Bug #132
closedtr breaks scripts
100%
Description
After building and booting Illumos, I tried starting up NetBeans, only to be greeted by:
russ@castle:~$ /usr/netbeans/bin/netbeans
expr: syntax error
/usr/netbeans/bin/netbeans[138]: [: argument expected
/usr/netbeans/bin/netbeans[140]: [: argument expected
Invalid maximum heap size: -Xmxm
Could not create the Java virtual machine.
russ@castle:~$
The culprit is the call to tr in the NetBeans startup script. If I use the Solaris or GNU versions of tr, the line:
prtconf | grep Memory | tr -dc '[0-9]'
gives me:
4064
with no spaces or newlines. If I use Illumos tr, I get the output:
: 4064
with a space at the beginning and end of the line and a newline afterwards.

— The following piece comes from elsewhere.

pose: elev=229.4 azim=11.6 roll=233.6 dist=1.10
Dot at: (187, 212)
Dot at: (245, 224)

Workaround: create a modified startup script that forces the use of GNU tr.
Files
Related issues
Updated by Garrett D'Amore over 11 years ago
- Priority changed from Normal to High
This incorrect behavior is confirmed; legacy Solaris tr does not behave this way, nor does the version in xpg4. This must be fixed.
Updated by Chris Love over 11 years ago
It looks like the FreeBSD version of tr isn't correctly interpreting the [0-9] as a range, so the leading '[' and trailing ']' get added to the character set in addition to the digits 0-9 prior to inverting it. Instead it's falling into some code that would handle sequences of characters: [x*n]. The relevant functions are setup(), next() and bracket().

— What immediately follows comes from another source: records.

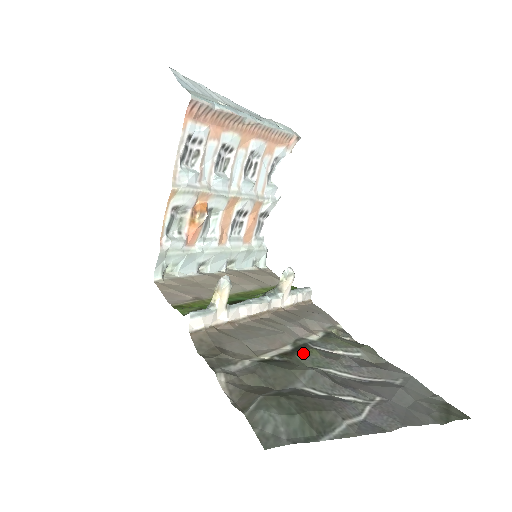
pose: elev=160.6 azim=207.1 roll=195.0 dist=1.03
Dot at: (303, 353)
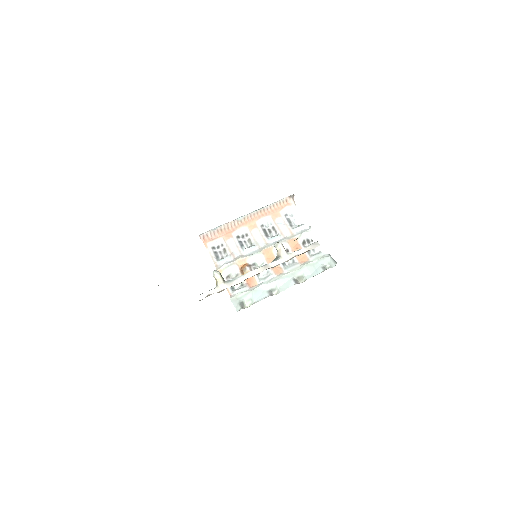
Dot at: occluded
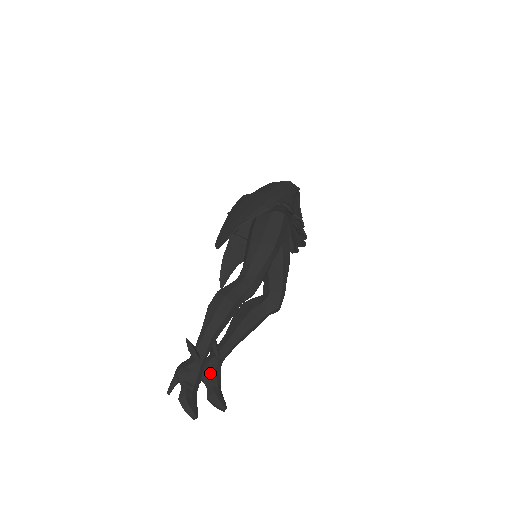
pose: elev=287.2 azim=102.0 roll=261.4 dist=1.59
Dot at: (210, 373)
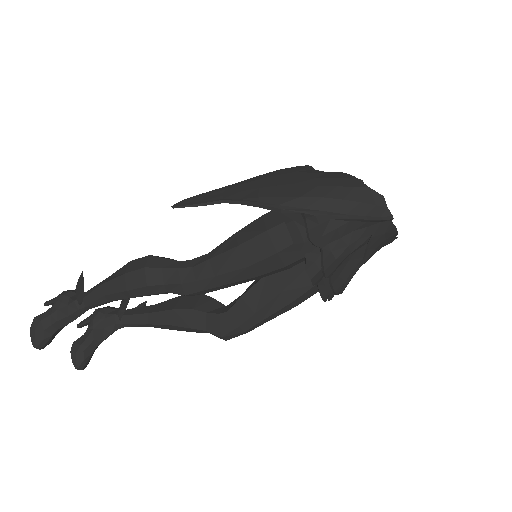
Dot at: (98, 325)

There's a related case which fails with this version of tr but works with legacy Solaris tr (at least for LANG=C): tr -dc '[0123456789]'
Updated by Chris Love over 11 years ago
- File trtests.sh trtests.sh added
Additional testing with the attached script suggests a lot of other issues lurking.
Updated by John Grafton over 11 years ago
The current version of tr uses a splay tree algorithm to keep track of character modifications. Unfortunately, in porting the FreeBSD version to Illumos, the splay tree algorithm began to behave erratically. I opted to port the significantly simpler NetBSD version of tr and with minor edits, it passes all of the above tests posted by Chris.

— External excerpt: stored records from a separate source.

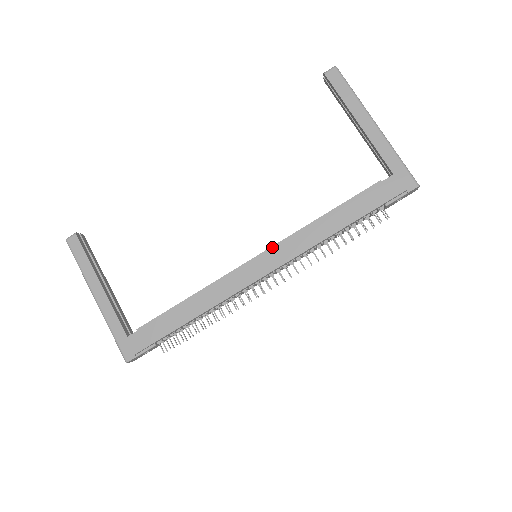
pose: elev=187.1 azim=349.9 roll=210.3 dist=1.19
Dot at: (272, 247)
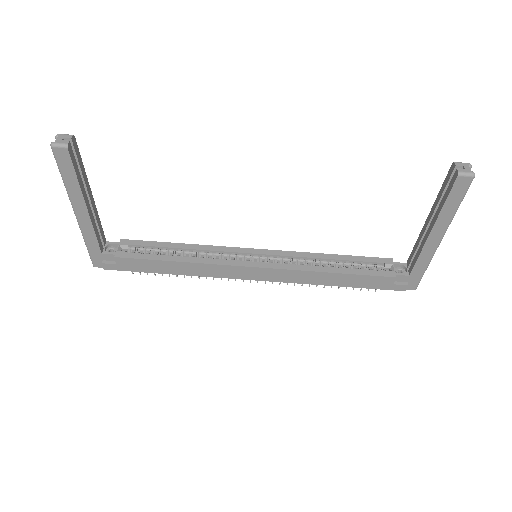
Dot at: (274, 269)
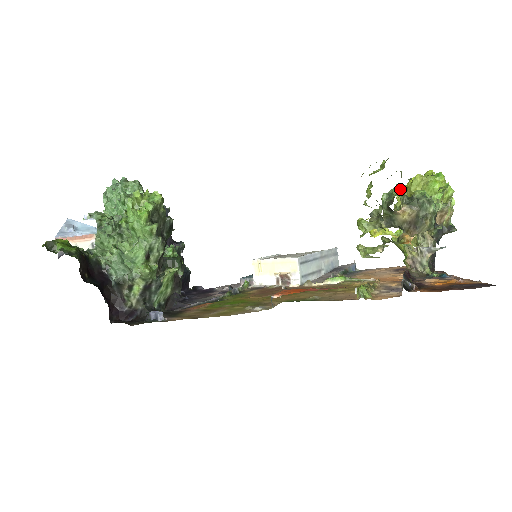
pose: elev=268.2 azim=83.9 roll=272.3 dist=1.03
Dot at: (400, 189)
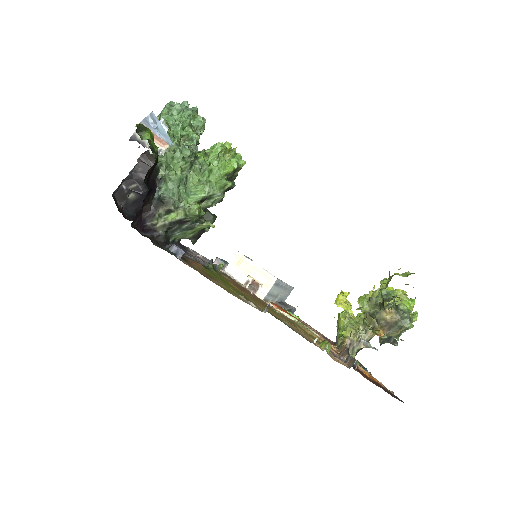
Dot at: occluded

I submitted a webrev with the tr modifications.
Updated by Rich Lowe over 11 years ago
I looked into debugging this this morning, as a user complained about netbeans.
It looks like the precedence of the operations in cset_in_hard was screwed up while gagging the compiler.
(diff from original FreeBSD code):
@@ -153,11 +150,11 @@
struct csclass *csc;
for (csc = cs->cs_classes; csc != NULL; csc = csc->csc_next)
- if (csc->csc_invert ^ iswctype(ch, csc->csc_type) != 0)
+ if ((csc->csc_invert ^ iswctype(ch, csc->csc_type)) != 0)
return (cs->cs_invert ^ true);
if (cs->cs_root != NULL) {
cs->cs_root = cset_splay(cs->cs_root, ch);
- return (cs->cs_invert ^ cset_rangecmp(cs->cs_root, ch) == 0);
+ return ((cs->cs_invert ^ cset_rangecmp(cs->cs_root, ch)) == 0);
}
return (cs->cs_invert ^ false);
}
If memory serves, == and != bind more tightly than ^, so the compiler silencing parens here change behaviour for the worse. Placing the parens along precedence lines appears to cause this to behave in a way I believe to be correct:
diff -r e019ccb2cb3b usr/src/cmd/tr/cset.c
--- a/usr/src/cmd/tr/cset.c Fri Sep 03 09:10:51 2010 -0400
+++ b/usr/src/cmd/tr/cset.c Tue Sep 07 08:27:15 2010 -0400
@@ -150,11 +150,11 @@
struct csclass *csc;
for (csc = cs->cs_classes; csc != NULL; csc = csc->csc_next)
- if ((csc->csc_invert ^ iswctype(ch, csc->csc_type)) != 0)
+ if (csc->csc_invert ^ (iswctype(ch, csc->csc_type) != 0))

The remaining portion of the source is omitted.